CA is beyond dumb. If, and only if, a product has verifiable scientific testing, showing that it is “biodegradable”, then that product can claim it is “biodegradable.”
If it doesn’t, then it can’t.
CA legislators saying that no product is “biodegradable” is stupid, short-sighted, and ill-informed. How would they know? They aren’t scientists!
There ARE products out in the marketplace that are legitimately biodegradable. This product, clearly, wasn’t one of them.
I’m a former employee of the company and I can tell you, those pods are indeed compostable. However they are only fully compostable within an industrial composte, not something in your back yard. From my limited understanding of the suit, it wasn’t malice that sparked the lawsuit, but an oversight on the exact definition of biodegradable and compostable. The only portion of the pods that didn’t fully meet that standard was the ring. Last I was still there about a year ago they were putting ALOT of resources to a more compostable pod. Anyway thats the little bit I knew about it at the time.
I purchased this coffee at Costco on Coleman Avenue in Santa Clara on May 30, 2019, AFTER this lawsuit was settled.

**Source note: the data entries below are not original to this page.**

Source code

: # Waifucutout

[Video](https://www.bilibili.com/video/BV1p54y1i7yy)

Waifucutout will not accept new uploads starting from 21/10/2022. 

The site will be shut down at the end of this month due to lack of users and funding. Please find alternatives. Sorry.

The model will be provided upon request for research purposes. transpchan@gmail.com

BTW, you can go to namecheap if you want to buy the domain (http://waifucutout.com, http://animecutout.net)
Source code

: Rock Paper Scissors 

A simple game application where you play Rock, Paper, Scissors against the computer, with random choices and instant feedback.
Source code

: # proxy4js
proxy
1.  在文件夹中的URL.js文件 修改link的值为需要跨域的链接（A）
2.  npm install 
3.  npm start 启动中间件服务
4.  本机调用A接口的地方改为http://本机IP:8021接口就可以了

The box looks exactly the same as above. “Compostable BAG and POD”. “NO waste”
Is Costco continuing to sell this product with this deceptive label, even AFTER losing this lawsuit?
Who fucking cares! If you idiots would make coffee in a paper filter instead of a plastic pod then you would not have a biodegradable problem.
Thank You! My thoughts exactly. Coffee Pods are as dump as Tide Pods. I’ll keep using whole beans, a grinder, and a cone filter.